I will give way to the Minister if he wants to tell me how many places will be included in the resettlement scheme when it restarts.
It never stopped. When we met the 20,000 commitment in February this year, the UK resettlement scheme continued. Obviously making a precise numerical commitment is difficult, given the coronavirus circumstances, but it has never stopped; it continues to this day.
Everybody understands the pressures of the coronavirus crisis, but what we need is a commitment to the number of places. The UK has been resettling approximately 5,000 a year over the past few years as a result of cross-party consensus to support Syrian refugees, but we have not yet heard a commitment. Will it be 5,000? Will it be 10,000? What will the support be from the Government to ensure that the resettlement scheme continues?
The Dubs scheme has been cancelled, even though we know the need for support for those who are most vulnerable, and the Dublin family reunion system has not been replaced. Safe Passage, which works with young people in need of family reunion, said that last year, under the Dublin scheme, all the young people it worked with on family reunion went through the legal system; they did not try to go with people traffickers or people smugglers through a dangerous route. This year, however, under the new system, a quarter of the children and young people it has worked with had given up in frustration, sought to try illegal routes and ended up in the hands of people smugglers or people traffickers as a result. Those are the dangers that we face: if there are not safe legal routes for family reunion, we end up with more people driven into the hands of dangerous criminal gangs.

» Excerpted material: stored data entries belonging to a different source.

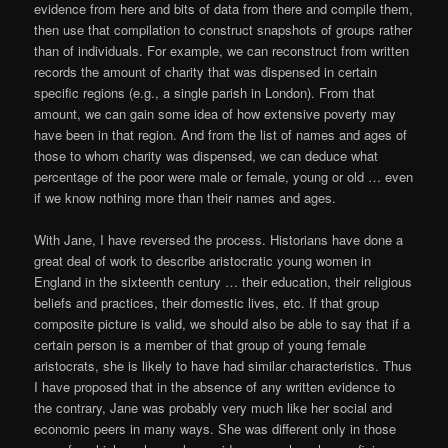
evidence from here and bits of data from there and compile them,
then use that compilation to construct snapshots of groups rather
than of individuals. For example, we can reconstruct from written
records the amount of charity that was dispensed in certain
specific regions (e.g., a single parish in London). From that
amount, we can gain some idea of how extensive poverty may
have been in that region. And from the list of names and ages of
those to whom charity was dispensed, we can deduce what
percentage of the poor were male or female, young or old … even
if we know nothing more than their names and ages.
With Jane, I have reversed the process. Historians have done a
great deal of work to describe aristocratic young women in
England in the sixteenth century … their education, their religious
beliefs and practices, their domestic lives, etc. If that group
composite picture is valid, we should also be able to say that if a
certain person is a member of that group of young female
aristocrats, she is likely to have had similar characteristics. Thus
I have proposed that in the absence of any written evidence to
the contrary, Jane was probably very much like her social and
economic peers in many ways. She was different only in those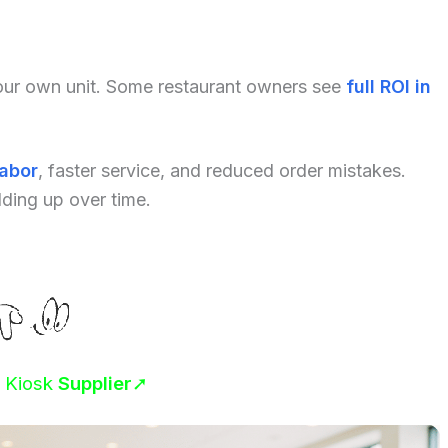
your own unit. Some restaurant owners see
full ROI in
labor
, faster service, and reduced order mistakes.
dding up over time.
r Kiosk
Supplier
➚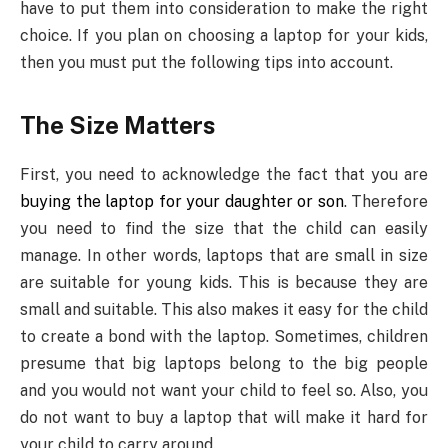
have to put them into consideration to make the right
choice. If you plan on choosing a laptop for your kids,
then you must put the following tips into account.
The Size Matters
First, you need to acknowledge the fact that you are
buying the laptop for your daughter or son
. Therefore
you need to find the size that the child can easily
manage. In other words, laptops that are small in size
are suitable for young kids. This is because they are
small and suitable. This also makes it easy for the child
to create a bond with the laptop. Sometimes, children
presume that big laptops belong to the big people
and you would not want your child to feel so. Also, you
do not want to buy a laptop that will make it hard for
your child to carry around.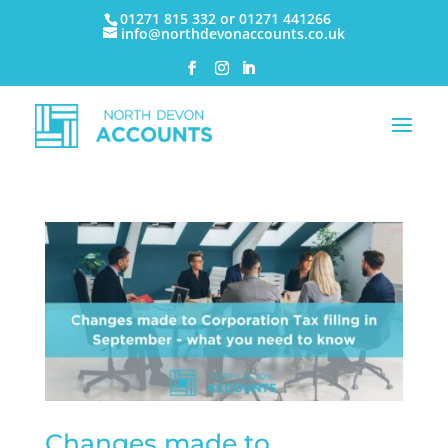
01271 815 332 or 01271 441266
info@northdevonaccounts.co.uk
Changes made to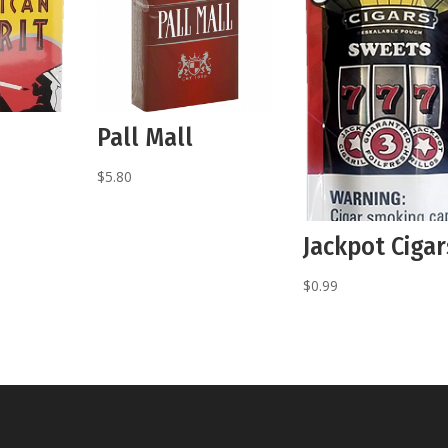
Pall Mall
$
5.80
Jackpot Cigar
$
0.99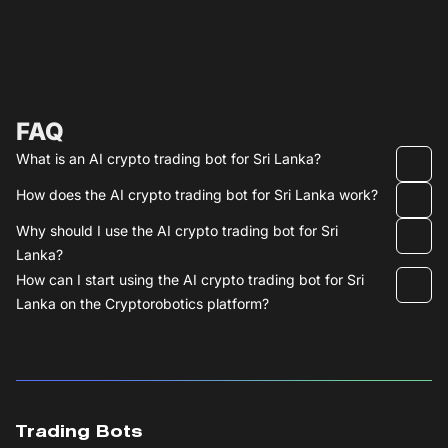
FAQ
What is an AI crypto trading bot for Sri Lanka?
How does the AI crypto trading bot for Sri Lanka work?
Why should I use the AI crypto trading bot for Sri
Lanka?
How can I start using the AI crypto trading bot for Sri
Lanka on the Cryptorobotics platform?
Trading Bots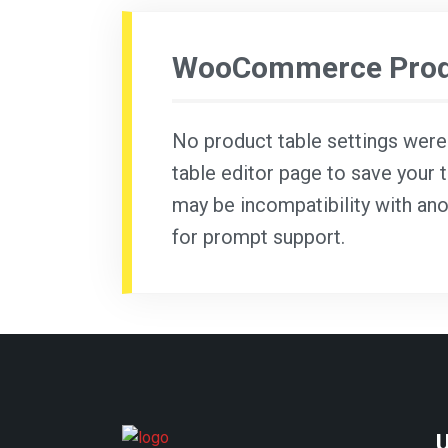
WooCommerce Produ
No product table settings were f
table editor page to save your t
may be incompatibility with ano
for prompt support.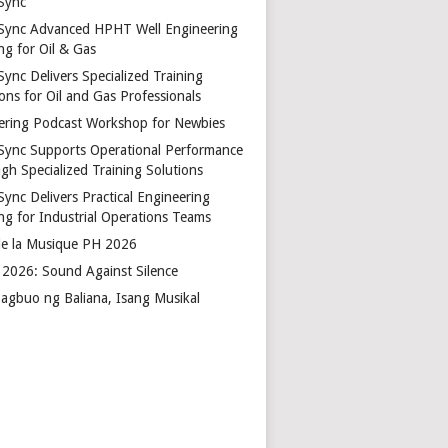
Sync
Sync Advanced HPHT Well Engineering
ng for Oil & Gas
ync Delivers Specialized Training
ons for Oil and Gas Professionals
ering Podcast Workshop for Newbies
Sync Supports Operational Performance
gh Specialized Training Solutions
Sync Delivers Practical Engineering
ing for Industrial Operations Teams
de la Musique PH 2026
2026: Sound Against Silence
agbuo ng Baliana, Isang Musikal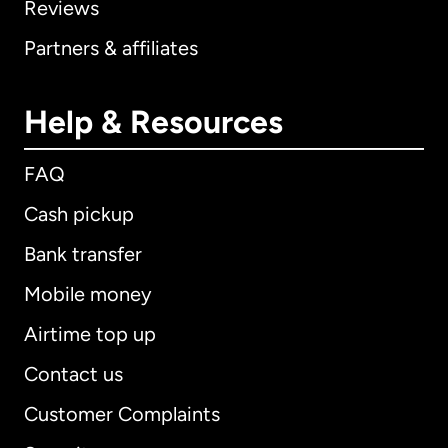
Reviews
Partners & affiliates
Help & Resources
FAQ
Cash pickup
Bank transfer
Mobile money
Airtime top up
Contact us
Customer Complaints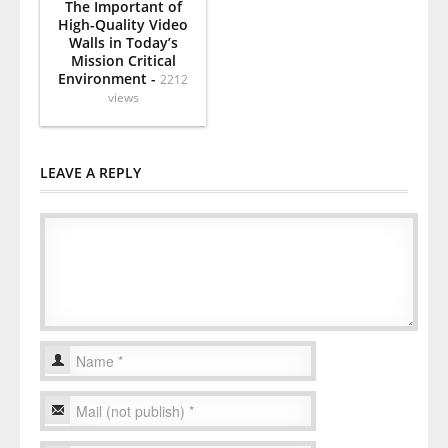
The Important of
High-Quality Video
Walls in Today’s
Mission Critical
Environment -
2212
views
LEAVE A REPLY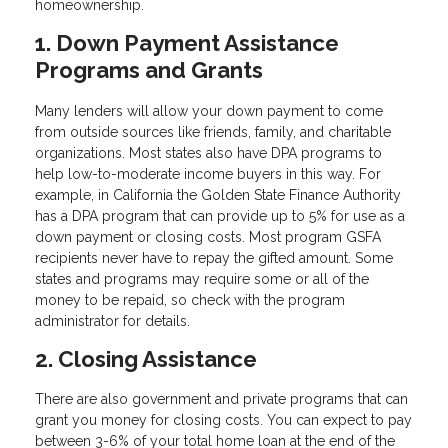
homeownership.
1. Down Payment Assistance
Programs and Grants
Many lenders will allow your down payment to come
from outside sources like friends, family, and charitable
organizations. Most states also have DPA programs to
help low-to-moderate income buyers in this way. For
example, in California the Golden State Finance Authority
has a DPA program that can provide up to 5% for use as a
down payment or closing costs. Most program GSFA
recipients never have to repay the gifted amount. Some
states and programs may require some or all of the
money to be repaid, so check with the program
administrator for details.
2. Closing Assistance
There are also government and private programs that can
grant you money for closing costs. You can expect to pay
between 3-6% of your total home loan at the end of the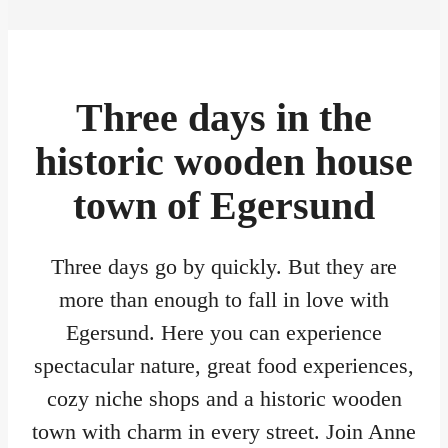
Three days in the
historic wooden house
town of Egersund
Three days go by quickly. But they are
more than enough to fall in love with
Egersund. Here you can experience
spectacular nature, great food experiences,
cozy niche shops and a historic wooden
town with charm in every street. Join Anne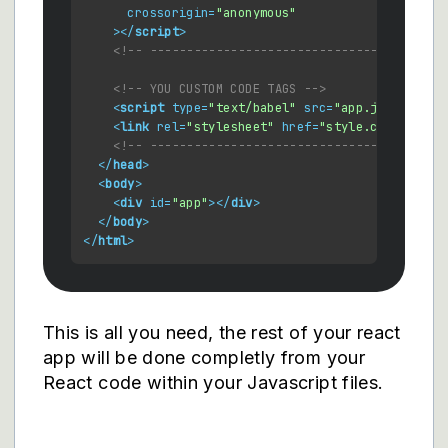
crossorigin
=
"anonymous"
    >
</
script
>
<!-- ------------------------------------ -->
<!-- YOU CUSTOM CODE TAGS -->
<
script
type
=
"text/babel"
src
=
"app.js"
defer
>
<
link
rel
=
"stylesheet"
href
=
"style.css"
 />
<!-- ----------------------------------------
</
head
>
<
body
>
<
div
id
=
"app"
>
</
div
>
</
body
>
</
html
>
This is all you need, the rest of your react
app will be done completly from your
React code within your Javascript files.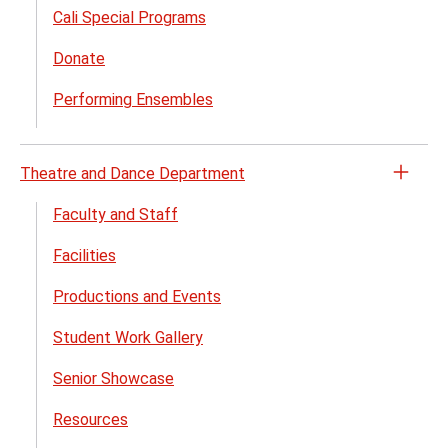
Cali Special Programs
Donate
Performing Ensembles
Theatre and Dance Department
Open
the
Faculty and Staff
Theat
Facilities
and
Danc
Productions and Events
Depa
menu
Student Work Gallery
Senior Showcase
Resources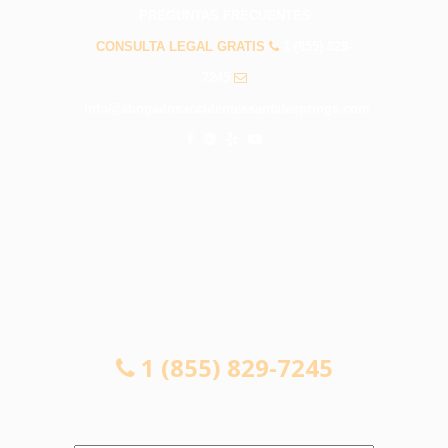
PREGUNTAS FRECUENTES
CONSULTA LEGAL GRATIS
1 (855) 829-
7245
info@abogadosaccidentessantafesprings.com
CONSULTA LEGAL GRATIS
1 (855) 829-7245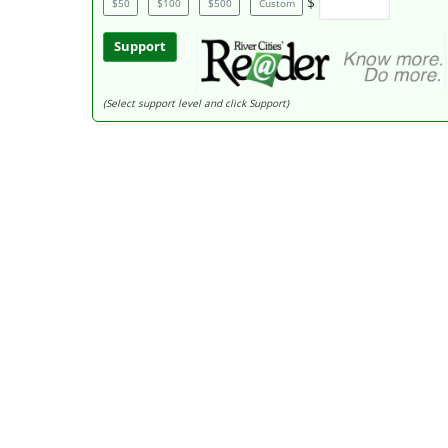
$
$50
$100
$500
Custom
Support
(Select support level and click Support)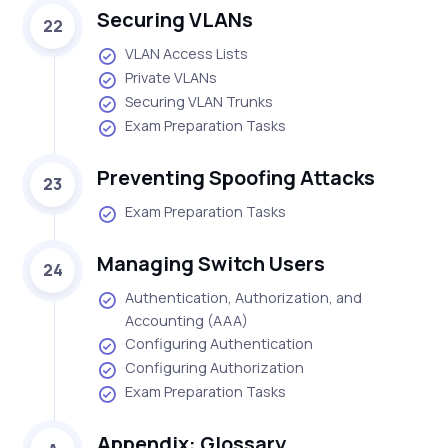
Securing VLANs
22
VLAN Access Lists
Private VLANs
Securing VLAN Trunks
Exam Preparation Tasks
Preventing Spoofing Attacks
23
Exam Preparation Tasks
Managing Switch Users
24
Authentication, Authorization, and
Accounting (AAA)
Configuring Authentication
Configuring Authorization
Exam Preparation Tasks
Appendix: Glossary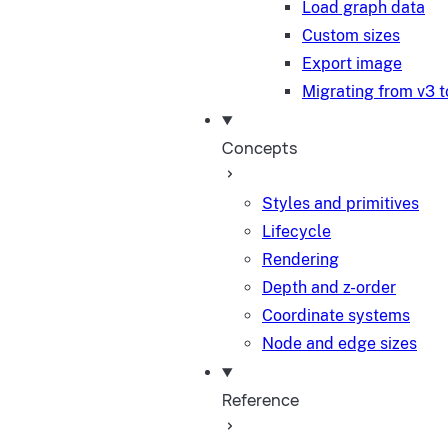
Load graph data
Custom sizes
Export image
Migrating from v3 t
Concepts
Styles and primitives
Lifecycle
Rendering
Depth and z-order
Coordinate systems
Node and edge sizes
Reference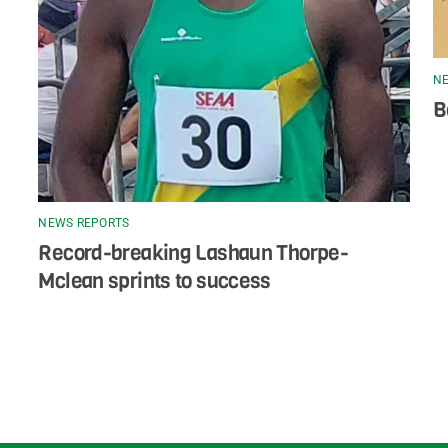
NE
B
NEWS REPORTS
Record-breaking Lashaun Thorpe-
Mclean sprints to success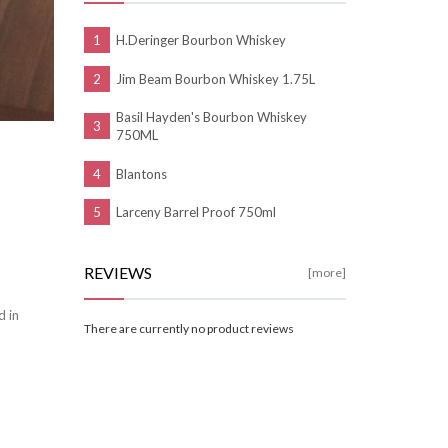
H.Deringer Bourbon Whiskey
Jim Beam Bourbon Whiskey 1.75L
Basil Hayden's Bourbon Whiskey
750ML
Blantons
Larceny Barrel Proof 750ml
REVIEWS
[more]
d in
There are currently no product reviews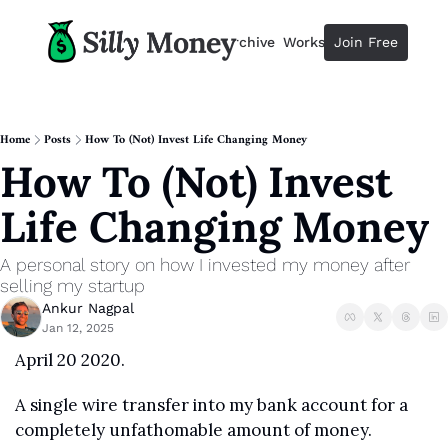
Resources
Archive
Workshops
Join Free
Advertise
Resources
Resources
Description
Home
Posts
How To (Not) Invest Life Changing Money
How To (Not) Invest 
Guide
The 2025 Guide to Paying Less 
Life Changing Money
Calculator
Equity Compensation Calculator
A personal story on how I invested my money after 
Startup Founders
selling my startup
Personal Finance for Startup F
Ankur Nagpal
Jan 12, 2025
April 20 2020.
A single wire transfer into my bank account for a 
completely unfathomable amount of money. 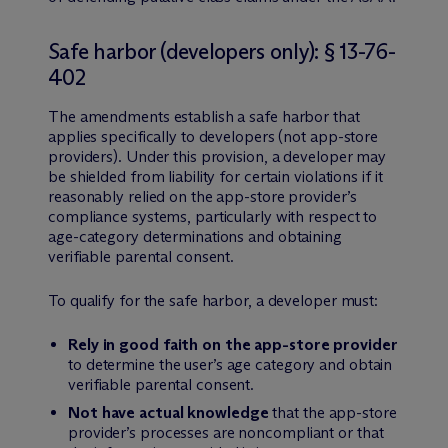
Safe harbor (developers only): § 13-76-
402
The amendments establish a safe harbor that
applies specifically to developers (not app-store
providers). Under this provision, a developer may
be shielded from liability for certain violations if it
reasonably relied on the app-store provider’s
compliance systems, particularly with respect to
age-category determinations and obtaining
verifiable parental consent.
To qualify for the safe harbor, a developer must:
Rely in good faith on the app-store provider
to determine the user’s age category and obtain
verifiable parental consent.
Not have actual knowledge
that the app-store
provider’s processes are noncompliant or that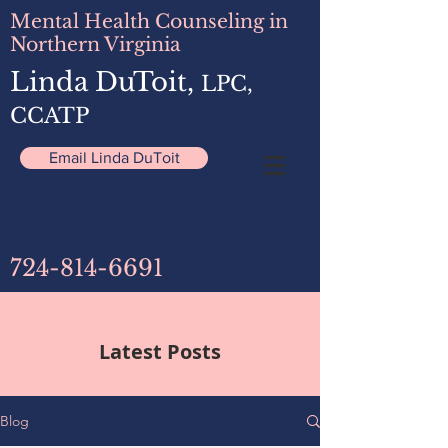
Mental Health Counseling in
Northern Virginia
Linda DuToit,
LPC,
CCATP
Email Linda DuToit
724-814-6691
Latest Posts
Blog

Clause 26, on offshore processing, is perhaps most troubling of all. The Government floated a range of impossible proposals: sending asylum seekers to be processed on Ascension Island or disused oil platforms or, most recently, sending them to Rwanda. Of course those proposals are impossible, but it is deeply troubling that the Minister even thinks that it is okay for them to be floated and for him not to deny them. We heard from Australia about how its offshore processing simply did not work in the end. It stopped doing it in 2014 because there were too many humanitarian and practical problems and it was costing approximately 1 billion Australian dollars a year to accommodate just 350 people.
This is not an answer. It is deeply shameful and undermines our international reputation. We need France, Spain, Italy, Greece and countries across the world to work together, but for that we need to show proper international leadership and not undermine our reputation.